YOUR ASSIGNMENT: Could you repeat the entries below word for word, leaving nothing out?

————————

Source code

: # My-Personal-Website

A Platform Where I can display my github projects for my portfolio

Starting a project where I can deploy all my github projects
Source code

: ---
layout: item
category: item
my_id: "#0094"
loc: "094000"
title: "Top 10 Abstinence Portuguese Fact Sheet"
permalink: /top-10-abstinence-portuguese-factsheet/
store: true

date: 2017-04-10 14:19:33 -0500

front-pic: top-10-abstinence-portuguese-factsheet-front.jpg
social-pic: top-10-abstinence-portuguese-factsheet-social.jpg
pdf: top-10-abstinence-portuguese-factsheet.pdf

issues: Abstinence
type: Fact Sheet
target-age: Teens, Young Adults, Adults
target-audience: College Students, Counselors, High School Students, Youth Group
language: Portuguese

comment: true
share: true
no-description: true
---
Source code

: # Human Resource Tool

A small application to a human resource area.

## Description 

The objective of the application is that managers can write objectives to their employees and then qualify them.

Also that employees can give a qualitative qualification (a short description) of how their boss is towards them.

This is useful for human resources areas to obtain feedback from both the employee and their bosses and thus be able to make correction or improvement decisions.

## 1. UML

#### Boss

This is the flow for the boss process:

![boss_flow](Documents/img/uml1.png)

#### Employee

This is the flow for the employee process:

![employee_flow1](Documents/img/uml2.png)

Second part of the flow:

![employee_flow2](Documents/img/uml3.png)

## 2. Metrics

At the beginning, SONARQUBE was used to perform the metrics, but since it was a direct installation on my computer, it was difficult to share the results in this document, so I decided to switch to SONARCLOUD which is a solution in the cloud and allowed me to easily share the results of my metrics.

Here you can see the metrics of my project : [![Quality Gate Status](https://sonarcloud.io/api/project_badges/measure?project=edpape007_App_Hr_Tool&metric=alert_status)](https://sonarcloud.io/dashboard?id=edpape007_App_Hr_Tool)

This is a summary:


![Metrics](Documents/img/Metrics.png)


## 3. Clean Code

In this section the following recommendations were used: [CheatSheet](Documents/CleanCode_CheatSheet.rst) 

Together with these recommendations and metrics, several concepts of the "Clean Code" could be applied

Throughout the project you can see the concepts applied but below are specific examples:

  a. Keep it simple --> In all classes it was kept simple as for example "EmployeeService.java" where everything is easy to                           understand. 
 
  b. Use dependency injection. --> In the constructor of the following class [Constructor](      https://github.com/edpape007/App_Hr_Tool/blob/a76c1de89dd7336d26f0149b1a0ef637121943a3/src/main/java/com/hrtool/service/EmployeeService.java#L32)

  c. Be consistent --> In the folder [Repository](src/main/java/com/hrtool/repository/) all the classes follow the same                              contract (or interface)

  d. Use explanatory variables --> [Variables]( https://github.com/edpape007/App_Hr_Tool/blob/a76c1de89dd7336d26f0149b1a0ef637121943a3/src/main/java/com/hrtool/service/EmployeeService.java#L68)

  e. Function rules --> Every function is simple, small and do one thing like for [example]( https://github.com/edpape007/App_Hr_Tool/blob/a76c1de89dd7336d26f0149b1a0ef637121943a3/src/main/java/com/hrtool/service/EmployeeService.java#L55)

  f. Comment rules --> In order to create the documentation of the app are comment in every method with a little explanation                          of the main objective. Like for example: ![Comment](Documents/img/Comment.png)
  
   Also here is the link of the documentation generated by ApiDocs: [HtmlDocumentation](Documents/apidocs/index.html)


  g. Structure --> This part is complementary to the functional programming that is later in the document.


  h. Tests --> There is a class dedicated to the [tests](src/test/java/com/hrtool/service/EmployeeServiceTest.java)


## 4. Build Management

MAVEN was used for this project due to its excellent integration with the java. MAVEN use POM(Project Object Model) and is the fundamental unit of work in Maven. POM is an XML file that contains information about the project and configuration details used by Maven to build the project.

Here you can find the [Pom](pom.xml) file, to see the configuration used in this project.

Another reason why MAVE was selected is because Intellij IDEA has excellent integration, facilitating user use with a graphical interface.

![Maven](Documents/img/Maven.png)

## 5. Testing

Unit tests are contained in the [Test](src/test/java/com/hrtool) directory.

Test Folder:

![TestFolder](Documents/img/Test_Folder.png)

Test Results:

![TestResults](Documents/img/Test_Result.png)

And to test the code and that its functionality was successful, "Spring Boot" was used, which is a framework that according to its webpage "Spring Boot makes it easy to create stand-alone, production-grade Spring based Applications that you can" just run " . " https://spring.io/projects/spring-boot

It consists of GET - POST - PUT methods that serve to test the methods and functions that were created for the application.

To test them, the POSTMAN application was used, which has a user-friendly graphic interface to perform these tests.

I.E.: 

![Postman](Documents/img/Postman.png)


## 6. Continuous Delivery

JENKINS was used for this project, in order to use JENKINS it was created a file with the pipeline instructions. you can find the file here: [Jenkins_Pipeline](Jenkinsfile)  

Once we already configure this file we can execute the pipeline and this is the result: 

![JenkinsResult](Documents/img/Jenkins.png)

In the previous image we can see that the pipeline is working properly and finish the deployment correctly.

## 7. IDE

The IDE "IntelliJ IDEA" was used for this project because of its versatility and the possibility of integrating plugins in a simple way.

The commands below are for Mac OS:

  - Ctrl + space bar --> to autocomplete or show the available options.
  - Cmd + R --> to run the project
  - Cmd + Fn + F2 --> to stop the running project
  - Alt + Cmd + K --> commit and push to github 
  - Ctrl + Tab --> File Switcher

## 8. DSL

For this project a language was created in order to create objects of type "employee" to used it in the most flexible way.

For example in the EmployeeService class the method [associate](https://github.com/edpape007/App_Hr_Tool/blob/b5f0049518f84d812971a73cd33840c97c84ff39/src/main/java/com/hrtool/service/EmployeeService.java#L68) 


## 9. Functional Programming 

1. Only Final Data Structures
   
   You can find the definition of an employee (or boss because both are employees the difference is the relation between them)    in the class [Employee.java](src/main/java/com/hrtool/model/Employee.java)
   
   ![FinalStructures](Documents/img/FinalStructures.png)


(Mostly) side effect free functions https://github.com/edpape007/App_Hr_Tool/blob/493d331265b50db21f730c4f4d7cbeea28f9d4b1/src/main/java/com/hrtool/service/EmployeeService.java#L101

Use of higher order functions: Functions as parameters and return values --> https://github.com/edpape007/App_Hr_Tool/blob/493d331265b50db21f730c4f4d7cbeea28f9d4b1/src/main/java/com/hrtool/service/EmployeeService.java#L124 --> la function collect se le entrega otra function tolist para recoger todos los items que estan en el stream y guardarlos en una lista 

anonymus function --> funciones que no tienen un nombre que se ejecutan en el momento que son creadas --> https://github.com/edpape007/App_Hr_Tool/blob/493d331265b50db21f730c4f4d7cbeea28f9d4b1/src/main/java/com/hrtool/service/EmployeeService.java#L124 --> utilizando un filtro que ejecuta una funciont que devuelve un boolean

————————

ANSWER SECTION:
Source code

: # My-Personal-Website

A Platform Where I can display my github projects for my portfolio

Starting a project where I can deploy all my github projects
Source code

: ---
layout: item
category: item
my_id: "#0094"
loc: "094000"
title: "Top 10 Abstinence Portuguese Fact Sheet"
permalink: /top-10-abstinence-portuguese-factsheet/
store: true

date: 2017-04-10 14:19:33 -0500

front-pic: top-10-abstinence-portuguese-factsheet-front.jpg
social-pic: top-10-abstinence-portuguese-factsheet-social.jpg
pdf: top-10-abstinence-portuguese-factsheet.pdf

issues: Abstinence
type: Fact Sheet
target-age: Teens, Young Adults, Adults
target-audience: College Students, Counselors, High School Students, Youth Group
language: Portuguese

comment: true
share: true
no-description: true
---
Source code

: # Human Resource Tool

A small application to a human resource area.

## Description 

The objective of the application is that managers can write objectives to their employees and then qualify them.

Also that employees can give a qualitative qualification (a short description) of how their boss is towards them.

This is useful for human resources areas to obtain feedback from both the employee and their bosses and thus be able to make correction or improvement decisions.

## 1. UML

#### Boss

This is the flow for the boss process:

![boss_flow](Documents/img/uml1.png)

#### Employee

This is the flow for the employee process:

![employee_flow1](Documents/img/uml2.png)

Second part of the flow:

![employee_flow2](Documents/img/uml3.png)

## 2. Metrics

At the beginning, SONARQUBE was used to perform the metrics, but since it was a direct installation on my computer, it was difficult to share the results in this document, so I decided to switch to SONARCLOUD which is a solution in the cloud and allowed me to easily share the results of my metrics.

Here you can see the metrics of my project : [![Quality Gate Status](https://sonarcloud.io/api/project_badges/measure?project=edpape007_App_Hr_Tool&metric=alert_status)](https://sonarcloud.io/dashboard?id=edpape007_App_Hr_Tool)

This is a summary:


![Metrics](Documents/img/Metrics.png)


## 3. Clean Code

In this section the following recommendations were used: [CheatSheet](Documents/CleanCode_CheatSheet.rst) 

Together with these recommendations and metrics, several concepts of the "Clean Code" could be applied

Throughout the project you can see the concepts applied but below are specific examples:

  a. Keep it simple --> In all classes it was kept simple as for example "EmployeeService.java" where everything is easy to                           understand. 
 
  b. Use dependency injection. --> In the constructor of the following class [Constructor](      https://github.com/edpape007/App_Hr_Tool/blob/a76c1de89dd7336d26f0149b1a0ef637121943a3/src/main/java/com/hrtool/service/EmployeeService.java#L32)

  c. Be consistent --> In the folder [Repository](src/main/java/com/hrtool/repository/) all the classes follow the same                              contract (or interface)

  d. Use explanatory variables --> [Variables]( https://github.com/edpape007/App_Hr_Tool/blob/a76c1de89dd7336d26f0149b1a0ef637121943a3/src/main/java/com/hrtool/service/EmployeeService.java#L68)

  e. Function rules --> Every function is simple, small and do one thing like for [example]( https://github.com/edpape007/App_Hr_Tool/blob/a76c1de89dd7336d26f0149b1a0ef637121943a3/src/main/java/com/hrtool/service/EmployeeService.java#L55)

  f. Comment rules --> In order to create the documentation of the app are comment in every method with a little explanation                          of the main objective. Like for example: ![Comment](Documents/img/Comment.png)
  
   Also here is the link of the documentation generated by ApiDocs: [HtmlDocumentation](Documents/apidocs/index.html)


  g. Structure --> This part is complementary to the functional programming that is later in the document.


  h. Tests --> There is a class dedicated to the [tests](src/test/java/com/hrtool/service/EmployeeServiceTest.java)


## 4. Build Management

MAVEN was used for this project due to its excellent integration with the java. MAVEN use POM(Project Object Model) and is the fundamental unit of work in Maven. POM is an XML file that contains information about the project and configuration details used by Maven to build the project.

Here you can find the [Pom](pom.xml) file, to see the configuration used in this project.

Another reason why MAVE was selected is because Intellij IDEA has excellent integration, facilitating user use with a graphical interface.

![Maven](Documents/img/Maven.png)

## 5. Testing

Unit tests are contained in the [Test](src/test/java/com/hrtool) directory.

Test Folder:

![TestFolder](Documents/img/Test_Folder.png)

Test Results:

![TestResults](Documents/img/Test_Result.png)

And to test the code and that its functionality was successful, "Spring Boot" was used, which is a framework that according to its webpage "Spring Boot makes it easy to create stand-alone, production-grade Spring based Applications that you can" just run " . " https://spring.io/projects/spring-boot

It consists of GET - POST - PUT methods that serve to test the methods and functions that were created for the application.

To test them, the POSTMAN application was used, which has a user-friendly graphic interface to perform these tests.

I.E.: 

![Postman](Documents/img/Postman.png)


## 6. Continuous Delivery

JENKINS was used for this project, in order to use JENKINS it was created a file with the pipeline instructions. you can find the file here: [Jenkins_Pipeline](Jenkinsfile)  

Once we already configure this file we can execute the pipeline and this is the result: 

![JenkinsResult](Documents/img/Jenkins.png)

In the previous image we can see that the pipeline is working properly and finish the deployment correctly.

## 7. IDE

The IDE "IntelliJ IDEA" was used for this project because of its versatility and the possibility of integrating plugins in a simple way.

The commands below are for Mac OS:

  - Ctrl + space bar --> to autocomplete or show the available options.
  - Cmd + R --> to run the project
  - Cmd + Fn + F2 --> to stop the running project
  - Alt + Cmd + K --> commit and push to github 
  - Ctrl + Tab --> File Switcher

## 8. DSL

For this project a language was created in order to create objects of type "employee" to used it in the most flexible way.

For example in the EmployeeService class the method [associate](https://github.com/edpape007/App_Hr_Tool/blob/b5f0049518f84d812971a73cd33840c97c84ff39/src/main/java/com/hrtool/service/EmployeeService.java#L68) 


## 9. Functional Programming 

1. Only Final Data Structures
   
   You can find the definition of an employee (or boss because both are employees the difference is the relation between them)    in the class [Employee.java](src/main/java/com/hrtool/model/Employee.java)
   
   ![FinalStructures](Documents/img/FinalStructures.png)


(Mostly) side effect free functions https://github.com/edpape007/App_Hr_Tool/blob/493d331265b50db21f730c4f4d7cbeea28f9d4b1/src/main/java/com/hrtool/service/EmployeeService.java#L101

Use of higher order functions: Functions as parameters and return values --> https://github.com/edpape007/App_Hr_Tool/blob/493d331265b50db21f730c4f4d7cbeea28f9d4b1/src/main/java/com/hrtool/service/EmployeeService.java#L124 --> la function collect se le entrega otra function tolist para recoger todos los items que estan en el stream y guardarlos en una lista 

anonymus function --> funciones que no tienen un nombre que se ejecutan en el momento que son creadas --> https://github.com/edpape007/App_Hr_Tool/blob/493d331265b50db21f730c4f4d7cbeea28f9d4b1/src/main/java/com/hrtool/service/EmployeeService.java#L124 --> utilizando un filtro que ejecuta una funciont que devuelve un boolean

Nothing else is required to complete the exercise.